Material provided:
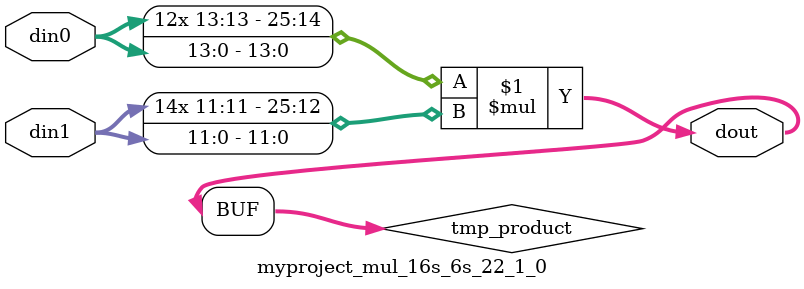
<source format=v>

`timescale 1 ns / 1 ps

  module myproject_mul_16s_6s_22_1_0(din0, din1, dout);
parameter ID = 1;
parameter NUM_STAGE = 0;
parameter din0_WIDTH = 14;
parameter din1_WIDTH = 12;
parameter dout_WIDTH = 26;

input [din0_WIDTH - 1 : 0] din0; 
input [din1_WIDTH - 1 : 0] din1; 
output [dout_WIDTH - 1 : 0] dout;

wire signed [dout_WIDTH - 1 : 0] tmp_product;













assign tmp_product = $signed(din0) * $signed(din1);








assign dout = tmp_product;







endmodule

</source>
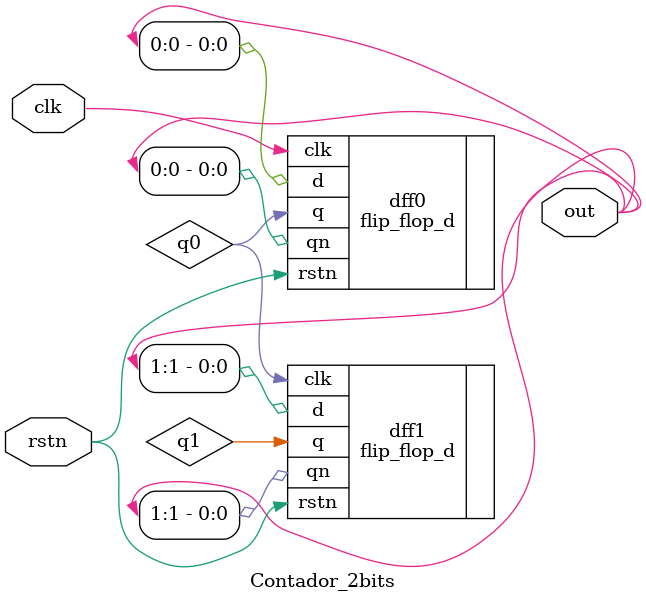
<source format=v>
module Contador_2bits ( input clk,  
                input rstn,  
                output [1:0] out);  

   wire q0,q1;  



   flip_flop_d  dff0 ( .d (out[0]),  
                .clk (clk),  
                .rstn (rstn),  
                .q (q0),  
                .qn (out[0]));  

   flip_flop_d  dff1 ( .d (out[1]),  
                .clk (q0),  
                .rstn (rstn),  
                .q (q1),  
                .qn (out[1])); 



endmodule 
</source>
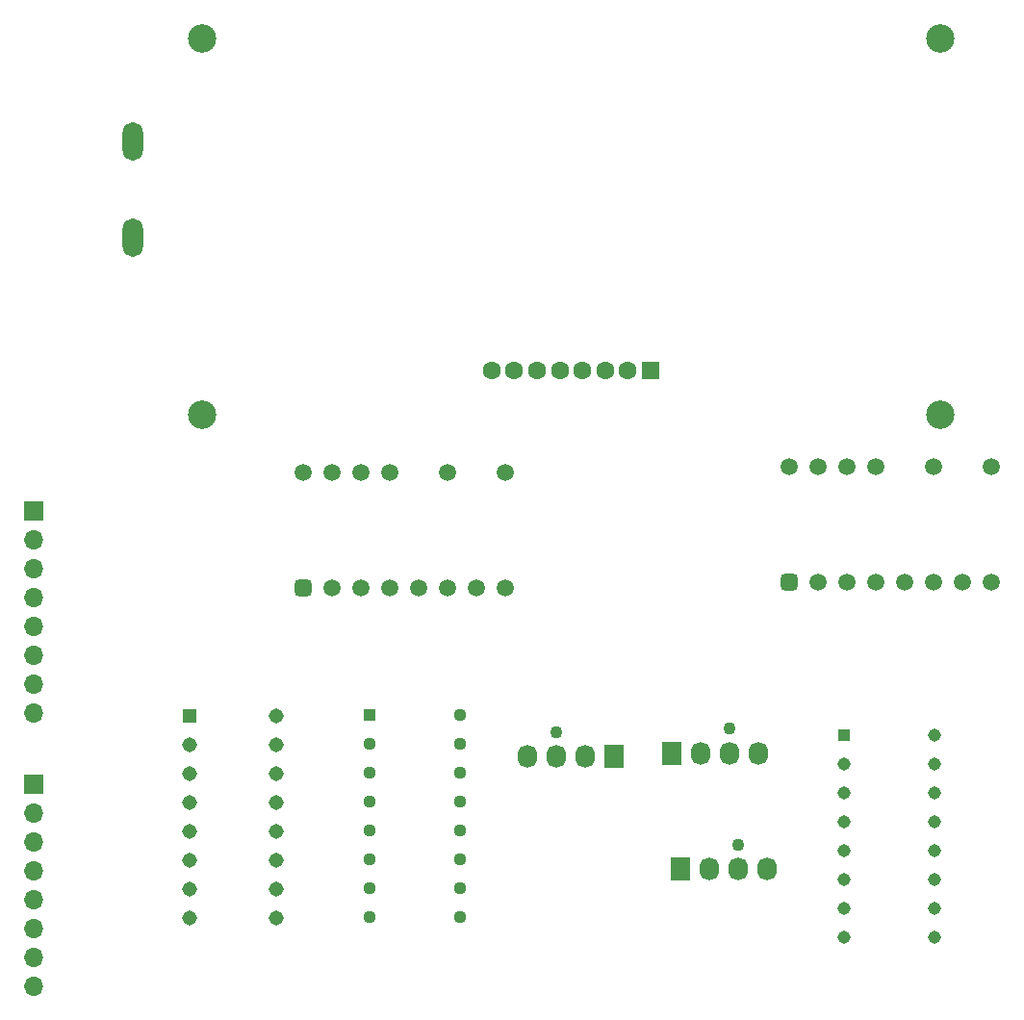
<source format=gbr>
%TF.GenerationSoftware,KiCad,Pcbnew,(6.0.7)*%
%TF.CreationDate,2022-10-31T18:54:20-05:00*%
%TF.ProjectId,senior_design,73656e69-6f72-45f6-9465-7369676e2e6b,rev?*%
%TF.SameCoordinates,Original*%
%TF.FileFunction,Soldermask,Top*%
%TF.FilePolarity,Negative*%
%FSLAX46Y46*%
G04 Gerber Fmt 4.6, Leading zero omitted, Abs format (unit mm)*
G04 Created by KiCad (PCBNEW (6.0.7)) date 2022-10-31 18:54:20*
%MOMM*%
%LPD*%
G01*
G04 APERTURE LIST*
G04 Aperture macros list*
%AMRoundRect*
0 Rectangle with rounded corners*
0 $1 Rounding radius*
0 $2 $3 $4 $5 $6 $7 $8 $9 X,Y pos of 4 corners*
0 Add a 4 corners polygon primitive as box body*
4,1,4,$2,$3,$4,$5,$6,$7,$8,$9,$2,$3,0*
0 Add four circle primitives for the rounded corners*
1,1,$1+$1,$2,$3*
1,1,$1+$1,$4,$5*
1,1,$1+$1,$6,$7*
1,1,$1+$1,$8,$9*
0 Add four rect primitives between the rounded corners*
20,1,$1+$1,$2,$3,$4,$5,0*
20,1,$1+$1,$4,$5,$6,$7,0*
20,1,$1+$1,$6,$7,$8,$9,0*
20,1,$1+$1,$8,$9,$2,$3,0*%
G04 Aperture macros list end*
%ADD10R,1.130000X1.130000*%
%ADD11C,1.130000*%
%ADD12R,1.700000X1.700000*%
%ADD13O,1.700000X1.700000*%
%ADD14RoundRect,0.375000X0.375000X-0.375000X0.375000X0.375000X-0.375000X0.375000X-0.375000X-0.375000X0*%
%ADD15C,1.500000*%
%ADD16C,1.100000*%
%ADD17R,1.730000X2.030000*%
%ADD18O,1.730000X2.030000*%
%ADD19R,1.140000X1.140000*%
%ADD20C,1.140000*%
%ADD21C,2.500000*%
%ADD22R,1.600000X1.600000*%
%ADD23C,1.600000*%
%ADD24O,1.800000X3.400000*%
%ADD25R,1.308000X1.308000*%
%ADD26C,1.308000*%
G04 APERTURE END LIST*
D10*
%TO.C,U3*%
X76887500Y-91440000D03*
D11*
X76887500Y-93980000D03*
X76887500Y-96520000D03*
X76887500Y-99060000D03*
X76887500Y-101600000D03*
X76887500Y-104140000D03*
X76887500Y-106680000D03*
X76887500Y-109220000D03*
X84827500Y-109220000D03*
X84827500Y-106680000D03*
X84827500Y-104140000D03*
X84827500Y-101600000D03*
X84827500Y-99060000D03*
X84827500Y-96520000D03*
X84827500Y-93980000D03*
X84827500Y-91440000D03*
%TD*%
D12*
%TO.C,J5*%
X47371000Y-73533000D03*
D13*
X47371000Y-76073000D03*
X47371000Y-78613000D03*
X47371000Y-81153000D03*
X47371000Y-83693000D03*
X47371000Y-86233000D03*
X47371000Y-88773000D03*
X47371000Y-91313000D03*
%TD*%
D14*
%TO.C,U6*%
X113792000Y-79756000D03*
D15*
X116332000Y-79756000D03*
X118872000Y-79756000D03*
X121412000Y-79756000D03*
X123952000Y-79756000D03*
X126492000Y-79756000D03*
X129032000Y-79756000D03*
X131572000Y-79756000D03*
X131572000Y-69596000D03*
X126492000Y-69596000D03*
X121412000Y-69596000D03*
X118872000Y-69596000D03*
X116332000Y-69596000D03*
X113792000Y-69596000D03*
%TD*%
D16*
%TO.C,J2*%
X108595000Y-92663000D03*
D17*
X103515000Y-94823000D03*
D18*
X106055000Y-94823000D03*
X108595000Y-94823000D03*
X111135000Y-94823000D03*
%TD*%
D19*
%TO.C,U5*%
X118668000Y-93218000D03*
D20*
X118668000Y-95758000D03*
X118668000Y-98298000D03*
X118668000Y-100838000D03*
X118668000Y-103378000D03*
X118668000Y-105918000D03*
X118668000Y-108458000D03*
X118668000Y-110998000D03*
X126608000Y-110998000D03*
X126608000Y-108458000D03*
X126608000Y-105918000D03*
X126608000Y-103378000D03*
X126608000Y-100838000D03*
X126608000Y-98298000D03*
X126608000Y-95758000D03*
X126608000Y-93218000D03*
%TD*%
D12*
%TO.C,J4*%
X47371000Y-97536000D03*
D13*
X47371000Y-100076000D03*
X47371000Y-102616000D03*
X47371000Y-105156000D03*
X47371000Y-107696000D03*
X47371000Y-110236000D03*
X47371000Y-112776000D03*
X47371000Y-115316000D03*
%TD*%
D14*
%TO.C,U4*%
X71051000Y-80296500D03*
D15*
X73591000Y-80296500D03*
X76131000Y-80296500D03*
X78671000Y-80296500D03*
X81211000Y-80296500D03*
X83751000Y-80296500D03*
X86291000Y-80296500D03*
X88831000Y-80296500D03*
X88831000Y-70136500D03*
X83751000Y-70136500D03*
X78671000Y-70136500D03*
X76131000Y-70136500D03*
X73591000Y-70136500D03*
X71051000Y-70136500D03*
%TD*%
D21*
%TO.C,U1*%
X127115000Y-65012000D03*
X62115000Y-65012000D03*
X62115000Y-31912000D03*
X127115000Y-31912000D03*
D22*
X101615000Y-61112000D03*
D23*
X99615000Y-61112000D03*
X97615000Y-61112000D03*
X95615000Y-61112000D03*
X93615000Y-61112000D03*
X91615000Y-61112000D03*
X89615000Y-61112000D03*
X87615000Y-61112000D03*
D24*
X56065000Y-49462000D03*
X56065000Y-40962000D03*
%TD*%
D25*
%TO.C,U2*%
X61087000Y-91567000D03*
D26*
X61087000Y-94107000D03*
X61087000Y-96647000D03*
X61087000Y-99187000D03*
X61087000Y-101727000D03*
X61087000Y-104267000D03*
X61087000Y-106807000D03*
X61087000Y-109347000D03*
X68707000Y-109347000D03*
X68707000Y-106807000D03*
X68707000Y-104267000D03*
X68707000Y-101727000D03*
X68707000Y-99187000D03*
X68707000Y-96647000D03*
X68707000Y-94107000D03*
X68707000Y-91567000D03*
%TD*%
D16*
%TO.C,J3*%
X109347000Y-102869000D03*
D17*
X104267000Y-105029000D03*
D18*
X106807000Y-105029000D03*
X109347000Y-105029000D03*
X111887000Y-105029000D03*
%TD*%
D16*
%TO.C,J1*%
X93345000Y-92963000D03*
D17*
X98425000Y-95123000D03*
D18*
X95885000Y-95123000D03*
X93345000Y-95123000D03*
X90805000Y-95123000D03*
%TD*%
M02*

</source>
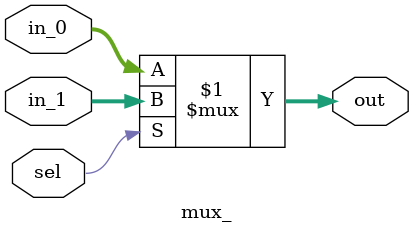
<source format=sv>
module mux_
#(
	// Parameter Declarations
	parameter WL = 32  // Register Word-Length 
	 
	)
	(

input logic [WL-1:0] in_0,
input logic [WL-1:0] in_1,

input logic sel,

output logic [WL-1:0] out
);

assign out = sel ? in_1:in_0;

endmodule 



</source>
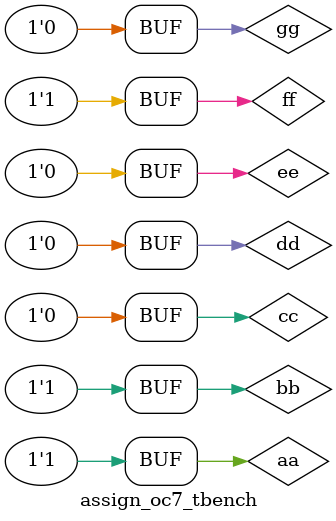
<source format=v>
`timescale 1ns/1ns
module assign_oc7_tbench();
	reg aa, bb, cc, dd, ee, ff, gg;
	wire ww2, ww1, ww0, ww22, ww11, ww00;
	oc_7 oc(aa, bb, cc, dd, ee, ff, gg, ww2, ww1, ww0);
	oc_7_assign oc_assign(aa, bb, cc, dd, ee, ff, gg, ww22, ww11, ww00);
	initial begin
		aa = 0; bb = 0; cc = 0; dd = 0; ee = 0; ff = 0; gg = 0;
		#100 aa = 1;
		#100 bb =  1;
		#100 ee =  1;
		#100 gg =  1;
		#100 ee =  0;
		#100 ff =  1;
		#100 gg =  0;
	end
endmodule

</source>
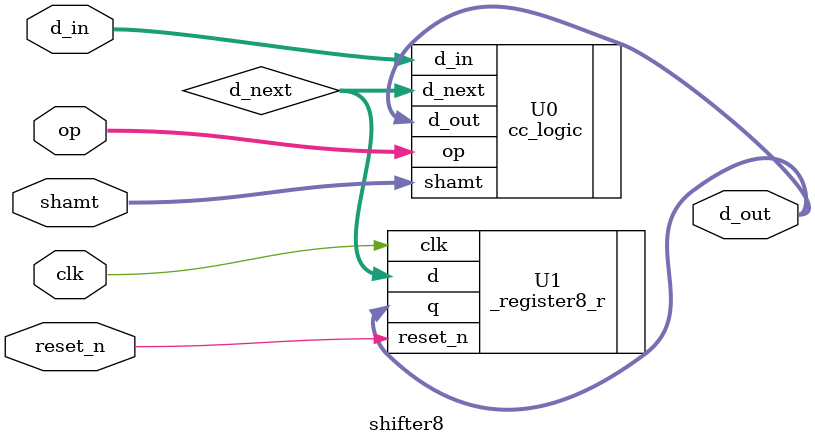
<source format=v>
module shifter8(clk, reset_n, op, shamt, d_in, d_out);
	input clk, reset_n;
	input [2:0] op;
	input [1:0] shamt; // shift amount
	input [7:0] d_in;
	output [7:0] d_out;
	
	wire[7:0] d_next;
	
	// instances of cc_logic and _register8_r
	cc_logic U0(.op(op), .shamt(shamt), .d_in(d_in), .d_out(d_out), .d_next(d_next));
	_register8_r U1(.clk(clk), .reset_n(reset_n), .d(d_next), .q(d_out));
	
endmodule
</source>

Exercise directions:
Take the lines above from the one containing "G04 APERTURE END LIST*" to the one containing "X47371000Y-102616000D03*" and retype them exactly, both ends included, with nothing added.

Worked solution:
G04 APERTURE END LIST*
D10*
%TO.C,U3*%
X76887500Y-91440000D03*
D11*
X76887500Y-93980000D03*
X76887500Y-96520000D03*
X76887500Y-99060000D03*
X76887500Y-101600000D03*
X76887500Y-104140000D03*
X76887500Y-106680000D03*
X76887500Y-109220000D03*
X84827500Y-109220000D03*
X84827500Y-106680000D03*
X84827500Y-104140000D03*
X84827500Y-101600000D03*
X84827500Y-99060000D03*
X84827500Y-96520000D03*
X84827500Y-93980000D03*
X84827500Y-91440000D03*
%TD*%
D12*
%TO.C,J5*%
X47371000Y-73533000D03*
D13*
X47371000Y-76073000D03*
X47371000Y-78613000D03*
X47371000Y-81153000D03*
X47371000Y-83693000D03*
X47371000Y-86233000D03*
X47371000Y-88773000D03*
X47371000Y-91313000D03*
%TD*%
D14*
%TO.C,U6*%
X113792000Y-79756000D03*
D15*
X116332000Y-79756000D03*
X118872000Y-79756000D03*
X121412000Y-79756000D03*
X123952000Y-79756000D03*
X126492000Y-79756000D03*
X129032000Y-79756000D03*
X131572000Y-79756000D03*
X131572000Y-69596000D03*
X126492000Y-69596000D03*
X121412000Y-69596000D03*
X118872000Y-69596000D03*
X116332000Y-69596000D03*
X113792000Y-69596000D03*
%TD*%
D16*
%TO.C,J2*%
X108595000Y-92663000D03*
D17*
X103515000Y-94823000D03*
D18*
X106055000Y-94823000D03*
X108595000Y-94823000D03*
X111135000Y-94823000D03*
%TD*%
D19*
%TO.C,U5*%
X118668000Y-93218000D03*
D20*
X118668000Y-95758000D03*
X118668000Y-98298000D03*
X118668000Y-100838000D03*
X118668000Y-103378000D03*
X118668000Y-105918000D03*
X118668000Y-108458000D03*
X118668000Y-110998000D03*
X126608000Y-110998000D03*
X126608000Y-108458000D03*
X126608000Y-105918000D03*
X126608000Y-103378000D03*
X126608000Y-100838000D03*
X126608000Y-98298000D03*
X126608000Y-95758000D03*
X126608000Y-93218000D03*
%TD*%
D12*
%TO.C,J4*%
X47371000Y-97536000D03*
D13*
X47371000Y-100076000D03*
X47371000Y-102616000D03*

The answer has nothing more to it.